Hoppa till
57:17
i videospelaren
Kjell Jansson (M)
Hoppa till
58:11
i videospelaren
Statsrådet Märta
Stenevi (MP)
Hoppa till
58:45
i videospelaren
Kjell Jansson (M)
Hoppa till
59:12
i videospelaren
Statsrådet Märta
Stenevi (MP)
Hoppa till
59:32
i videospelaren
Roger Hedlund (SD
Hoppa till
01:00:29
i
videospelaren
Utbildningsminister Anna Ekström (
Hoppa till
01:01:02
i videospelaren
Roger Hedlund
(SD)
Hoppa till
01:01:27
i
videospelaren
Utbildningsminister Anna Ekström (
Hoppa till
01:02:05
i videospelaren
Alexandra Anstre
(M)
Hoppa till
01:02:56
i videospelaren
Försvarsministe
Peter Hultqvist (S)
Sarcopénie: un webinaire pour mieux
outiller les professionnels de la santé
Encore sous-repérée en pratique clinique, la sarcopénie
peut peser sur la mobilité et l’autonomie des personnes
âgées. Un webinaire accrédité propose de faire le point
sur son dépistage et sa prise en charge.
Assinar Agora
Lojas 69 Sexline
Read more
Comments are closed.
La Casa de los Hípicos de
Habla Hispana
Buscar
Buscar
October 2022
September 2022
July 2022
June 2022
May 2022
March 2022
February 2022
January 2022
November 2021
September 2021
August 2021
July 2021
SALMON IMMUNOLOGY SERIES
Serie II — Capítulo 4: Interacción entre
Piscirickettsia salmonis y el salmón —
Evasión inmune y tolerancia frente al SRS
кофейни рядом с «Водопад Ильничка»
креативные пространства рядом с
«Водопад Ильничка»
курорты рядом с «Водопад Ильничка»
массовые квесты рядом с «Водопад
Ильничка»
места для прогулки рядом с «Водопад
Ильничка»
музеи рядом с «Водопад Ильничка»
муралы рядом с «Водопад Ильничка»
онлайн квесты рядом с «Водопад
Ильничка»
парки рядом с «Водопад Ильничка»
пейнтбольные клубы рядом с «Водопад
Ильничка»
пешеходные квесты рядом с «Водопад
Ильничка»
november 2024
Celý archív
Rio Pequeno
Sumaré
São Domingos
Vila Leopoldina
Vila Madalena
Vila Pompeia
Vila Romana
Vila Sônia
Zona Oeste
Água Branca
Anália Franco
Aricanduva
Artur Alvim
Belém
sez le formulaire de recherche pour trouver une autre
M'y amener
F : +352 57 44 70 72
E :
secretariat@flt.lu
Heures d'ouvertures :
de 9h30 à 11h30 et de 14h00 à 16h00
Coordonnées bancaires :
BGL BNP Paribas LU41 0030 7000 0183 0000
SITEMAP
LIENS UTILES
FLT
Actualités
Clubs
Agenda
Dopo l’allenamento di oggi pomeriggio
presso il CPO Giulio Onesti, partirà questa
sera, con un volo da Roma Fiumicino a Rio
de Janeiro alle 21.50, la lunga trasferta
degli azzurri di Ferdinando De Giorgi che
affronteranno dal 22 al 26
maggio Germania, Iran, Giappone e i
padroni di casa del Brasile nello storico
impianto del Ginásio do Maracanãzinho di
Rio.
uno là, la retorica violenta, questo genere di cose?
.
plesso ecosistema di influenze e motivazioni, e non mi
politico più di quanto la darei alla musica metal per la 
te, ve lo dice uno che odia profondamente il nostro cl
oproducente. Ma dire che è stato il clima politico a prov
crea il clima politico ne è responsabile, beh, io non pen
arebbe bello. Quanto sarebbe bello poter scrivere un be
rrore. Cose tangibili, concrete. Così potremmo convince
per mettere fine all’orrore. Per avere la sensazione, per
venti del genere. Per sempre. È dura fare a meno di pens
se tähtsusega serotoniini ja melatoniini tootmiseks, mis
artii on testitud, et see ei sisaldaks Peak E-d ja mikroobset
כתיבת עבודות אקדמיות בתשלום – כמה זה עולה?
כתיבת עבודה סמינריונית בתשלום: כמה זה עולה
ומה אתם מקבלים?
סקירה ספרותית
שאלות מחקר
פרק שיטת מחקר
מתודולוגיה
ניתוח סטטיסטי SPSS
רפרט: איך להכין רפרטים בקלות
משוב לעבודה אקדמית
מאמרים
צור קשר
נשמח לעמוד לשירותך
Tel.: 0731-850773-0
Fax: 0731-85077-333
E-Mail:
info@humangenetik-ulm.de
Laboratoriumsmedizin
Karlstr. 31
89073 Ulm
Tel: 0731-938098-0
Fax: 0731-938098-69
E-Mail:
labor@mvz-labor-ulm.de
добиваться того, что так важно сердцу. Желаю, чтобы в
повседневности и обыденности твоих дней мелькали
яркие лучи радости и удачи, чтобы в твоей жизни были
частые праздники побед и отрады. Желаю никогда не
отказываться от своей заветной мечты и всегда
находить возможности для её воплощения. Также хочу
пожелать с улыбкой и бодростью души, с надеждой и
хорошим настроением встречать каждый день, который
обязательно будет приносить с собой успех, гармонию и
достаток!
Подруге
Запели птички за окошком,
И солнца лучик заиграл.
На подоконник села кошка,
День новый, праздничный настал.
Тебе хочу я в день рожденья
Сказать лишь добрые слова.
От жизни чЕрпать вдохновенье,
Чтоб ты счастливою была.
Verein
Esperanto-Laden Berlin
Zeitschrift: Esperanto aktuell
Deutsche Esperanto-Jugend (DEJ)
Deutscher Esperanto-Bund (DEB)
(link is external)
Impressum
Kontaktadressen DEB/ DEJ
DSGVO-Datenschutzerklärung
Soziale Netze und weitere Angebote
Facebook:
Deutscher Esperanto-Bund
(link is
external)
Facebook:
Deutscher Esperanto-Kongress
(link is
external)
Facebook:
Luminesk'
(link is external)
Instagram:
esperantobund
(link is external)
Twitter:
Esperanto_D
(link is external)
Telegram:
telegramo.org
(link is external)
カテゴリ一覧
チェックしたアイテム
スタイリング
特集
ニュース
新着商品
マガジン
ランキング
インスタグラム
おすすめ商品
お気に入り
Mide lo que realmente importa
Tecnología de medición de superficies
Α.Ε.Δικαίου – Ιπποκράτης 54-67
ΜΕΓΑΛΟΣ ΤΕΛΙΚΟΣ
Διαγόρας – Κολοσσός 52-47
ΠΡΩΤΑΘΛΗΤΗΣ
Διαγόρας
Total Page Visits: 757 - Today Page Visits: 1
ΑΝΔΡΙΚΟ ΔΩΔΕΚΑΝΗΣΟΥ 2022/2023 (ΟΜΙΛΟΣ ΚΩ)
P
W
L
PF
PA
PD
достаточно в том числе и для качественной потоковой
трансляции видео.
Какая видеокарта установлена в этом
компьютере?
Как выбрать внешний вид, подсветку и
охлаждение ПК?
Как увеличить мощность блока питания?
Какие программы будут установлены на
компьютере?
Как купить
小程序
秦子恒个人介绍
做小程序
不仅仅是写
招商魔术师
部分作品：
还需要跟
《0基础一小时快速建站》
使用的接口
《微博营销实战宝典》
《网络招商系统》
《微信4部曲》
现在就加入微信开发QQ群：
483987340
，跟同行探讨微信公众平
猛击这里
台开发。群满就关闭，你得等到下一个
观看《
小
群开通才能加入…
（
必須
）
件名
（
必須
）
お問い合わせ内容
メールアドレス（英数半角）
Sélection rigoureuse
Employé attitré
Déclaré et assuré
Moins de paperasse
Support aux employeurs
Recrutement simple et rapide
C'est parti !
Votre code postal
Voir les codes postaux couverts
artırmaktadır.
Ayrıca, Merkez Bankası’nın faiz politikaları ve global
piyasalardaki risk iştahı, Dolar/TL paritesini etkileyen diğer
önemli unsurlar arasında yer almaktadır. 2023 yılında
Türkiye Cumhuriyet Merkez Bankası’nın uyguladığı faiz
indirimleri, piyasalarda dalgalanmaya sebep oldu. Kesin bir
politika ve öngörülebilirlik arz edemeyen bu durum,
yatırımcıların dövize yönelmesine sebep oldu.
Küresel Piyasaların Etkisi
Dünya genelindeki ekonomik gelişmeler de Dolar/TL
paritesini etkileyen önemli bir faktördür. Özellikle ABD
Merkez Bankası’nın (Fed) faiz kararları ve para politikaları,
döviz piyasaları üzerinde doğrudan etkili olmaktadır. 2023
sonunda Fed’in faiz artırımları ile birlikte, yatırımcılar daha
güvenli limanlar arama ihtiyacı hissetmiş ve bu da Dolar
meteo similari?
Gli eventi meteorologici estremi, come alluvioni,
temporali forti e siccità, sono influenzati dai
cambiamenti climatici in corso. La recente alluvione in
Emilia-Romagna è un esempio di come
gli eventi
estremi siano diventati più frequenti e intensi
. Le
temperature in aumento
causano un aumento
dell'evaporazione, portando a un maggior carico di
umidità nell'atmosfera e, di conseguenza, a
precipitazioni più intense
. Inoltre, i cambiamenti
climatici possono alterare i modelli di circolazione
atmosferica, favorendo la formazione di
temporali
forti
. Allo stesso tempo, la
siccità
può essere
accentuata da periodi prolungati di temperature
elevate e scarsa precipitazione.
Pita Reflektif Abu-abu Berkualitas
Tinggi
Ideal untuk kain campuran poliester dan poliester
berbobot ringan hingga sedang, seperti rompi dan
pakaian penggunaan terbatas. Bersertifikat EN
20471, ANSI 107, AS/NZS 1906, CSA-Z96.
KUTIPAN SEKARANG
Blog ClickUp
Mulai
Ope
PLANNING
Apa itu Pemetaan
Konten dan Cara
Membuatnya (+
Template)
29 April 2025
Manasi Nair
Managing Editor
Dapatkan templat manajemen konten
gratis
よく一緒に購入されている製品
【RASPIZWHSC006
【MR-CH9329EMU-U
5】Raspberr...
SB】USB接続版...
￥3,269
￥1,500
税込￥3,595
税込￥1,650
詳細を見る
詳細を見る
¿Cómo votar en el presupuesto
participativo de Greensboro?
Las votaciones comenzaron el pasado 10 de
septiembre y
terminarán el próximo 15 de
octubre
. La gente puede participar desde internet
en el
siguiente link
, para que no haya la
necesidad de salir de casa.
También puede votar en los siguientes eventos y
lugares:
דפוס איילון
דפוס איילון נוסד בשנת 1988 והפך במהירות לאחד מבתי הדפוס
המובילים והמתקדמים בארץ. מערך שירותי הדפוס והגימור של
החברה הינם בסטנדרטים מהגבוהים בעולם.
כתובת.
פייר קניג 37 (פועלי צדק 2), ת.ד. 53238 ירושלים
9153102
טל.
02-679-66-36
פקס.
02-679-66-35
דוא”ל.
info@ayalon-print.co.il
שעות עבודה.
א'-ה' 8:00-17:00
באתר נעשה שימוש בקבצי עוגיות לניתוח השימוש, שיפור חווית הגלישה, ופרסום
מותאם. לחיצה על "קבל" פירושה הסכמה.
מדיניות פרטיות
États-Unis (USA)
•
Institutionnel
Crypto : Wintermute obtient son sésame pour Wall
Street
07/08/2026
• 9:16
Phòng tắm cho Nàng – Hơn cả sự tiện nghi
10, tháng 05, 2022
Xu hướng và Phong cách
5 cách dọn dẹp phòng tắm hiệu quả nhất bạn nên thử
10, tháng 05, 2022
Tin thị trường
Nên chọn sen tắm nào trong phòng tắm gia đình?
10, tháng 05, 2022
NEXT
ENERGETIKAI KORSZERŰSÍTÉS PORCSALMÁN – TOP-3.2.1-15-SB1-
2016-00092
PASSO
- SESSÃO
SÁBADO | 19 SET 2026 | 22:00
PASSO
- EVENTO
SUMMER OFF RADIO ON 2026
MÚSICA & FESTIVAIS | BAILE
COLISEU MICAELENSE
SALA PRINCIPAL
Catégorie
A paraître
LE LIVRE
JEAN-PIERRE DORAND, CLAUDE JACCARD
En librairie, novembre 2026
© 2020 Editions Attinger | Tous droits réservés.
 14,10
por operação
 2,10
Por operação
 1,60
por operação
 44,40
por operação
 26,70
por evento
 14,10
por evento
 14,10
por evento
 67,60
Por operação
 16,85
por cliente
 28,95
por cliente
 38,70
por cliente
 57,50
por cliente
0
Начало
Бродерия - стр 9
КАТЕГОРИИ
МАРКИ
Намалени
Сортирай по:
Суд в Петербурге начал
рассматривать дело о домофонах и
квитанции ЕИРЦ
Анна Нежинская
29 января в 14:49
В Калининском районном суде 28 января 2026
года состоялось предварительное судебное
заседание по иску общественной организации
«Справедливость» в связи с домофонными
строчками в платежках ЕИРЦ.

• • • • •

Recopiez fidèlement le passage de la liste qui va de son début jusqu'à la ligne contenant « Encore sous-repérée en », cette ligne comprise.

• _SOLUTION PROPOSÉE_:
Hoppa till
57:17
i videospelaren
Kjell Jansson (M)
Hoppa till
58:11
i videospelaren
Statsrådet Märta
Stenevi (MP)
Hoppa till
58:45
i videospelaren
Kjell Jansson (M)
Hoppa till
59:12
i videospelaren
Statsrådet Märta
Stenevi (MP)
Hoppa till
59:32
i videospelaren
Roger Hedlund (SD
Hoppa till
01:00:29
i
videospelaren
Utbildningsminister Anna Ekström (
Hoppa till
01:01:02
i videospelaren
Roger Hedlund
(SD)
Hoppa till
01:01:27
i
videospelaren
Utbildningsminister Anna Ekström (
Hoppa till
01:02:05
i videospelaren
Alexandra Anstre
(M)
Hoppa till
01:02:56
i videospelaren
Försvarsministe
Peter Hultqvist (S)
Sarcopénie: un webinaire pour mieux
outiller les professionnels de la santé
Encore sous-repérée en pratique clinique, la sarcopénie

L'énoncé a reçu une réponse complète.